Cela donne une intrigue passionnante et décalée, aux relents d’exotisme et de mœurs rétrogrades, et une qualité formelle assez bluffante. On retrouve en effet la photo de ses films, l’importance des décors naturels néozélandais à couper le souffle, et des personnages aux charismes bien solaires. Nous sommes donc dans un coin ultraperdu de Nouvelle-Zélande, aux abords d’un lac. On retrouve un matin une jeune fille de douze ans, Tui Mitcham, qui grelotte dans le lac, et on découvre rapidement qu’elle est enceinte. Il se trouve qu’une enquêtrice spécialisée dans ce genre de cas est en visite chez ses parents, il s’agit de Robin Griffin (merveilleuse Elisabeth Moss, aka Peggy Olson dans Mad Men) qui habite à Sydney et a fui sa ville de ploucs il y a des années (on sent rapidement que la raison est terrible).

Robin commence à mener l’enquête, mais Tui ne veut rien dire, et tout le monde se connaissant plus ou moins, l’inspectrice a bien des difficultés, notamment avec le père de Tui qui est un malfrat local. En même temps, une congrégation féministe très étrange s’installe au bord du lac et commence une vie en autarcie et en communauté.

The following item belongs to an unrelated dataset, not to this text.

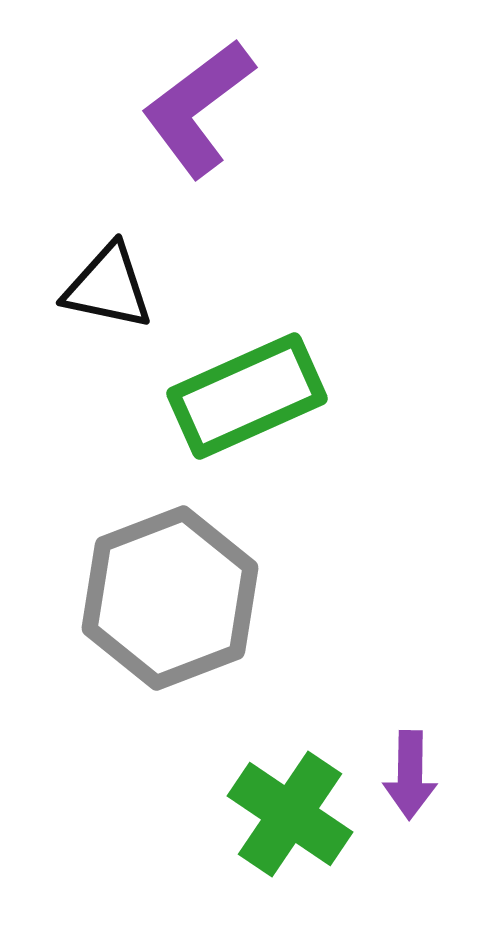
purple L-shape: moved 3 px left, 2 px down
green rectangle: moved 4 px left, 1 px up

A la tête de ce groupe de femmes, GJ, jouée par une très inspirée et phénoménale Holly Hunter, est une sorte de gourou et guide spirituel clairvoyant. Tui s’enfuit on ne sait où, et la ville entière se met à sa recherche. Robin pour veiller sur elle, en savoir plus, et protéger la jeune fille enceinte, d’autres gens pour d’autres raisons plus obscures ou inavouables.

L’ambiance est à certains égards très proche de celle d’un Twin Peaks de David Lynch, et on retrouve bien la communauté consanguine, les relations violentes un peu « Far West », la kyrielle de personnages secondaires étranges et attachants, et un rythme plutôt lent sans être lénifiant. Le rythme offre au contraire le temps de se poser, de regarder passer les nuages, et de se transposer dans ce paradis du bout du monde. On ressent d’autant plus la détresse de certains personnages prisonniers de ce coin de nulle part dont étrangement on ne s’échappe pas. Et du coup, le scénario est aussi cousu main, on avance peu à peu, mais chaque épisode apporte son lot de faits et de progressions. Il s’agit juste d’un dosage parfait de dialogues, de plans contemplatifs, d’actions et de bons twists tels qu’on est en droit de les attendre dans ce type d’œuvre.

J’ai beaucoup de mal à voir des défauts à cette série, sinon de me demander comment ils vont bien pouvoir (et redouter le pire) donner une suite à cela. Car la première saison donne toutes les réponses à l’intrigue de base, et se clôt vraiment comme une œuvre intégrale. Les comédiens et comédiennes sont très bons, la mise en scène et les plans sont encore une fois excellents et dotés d’une vraie touche de cinéaste.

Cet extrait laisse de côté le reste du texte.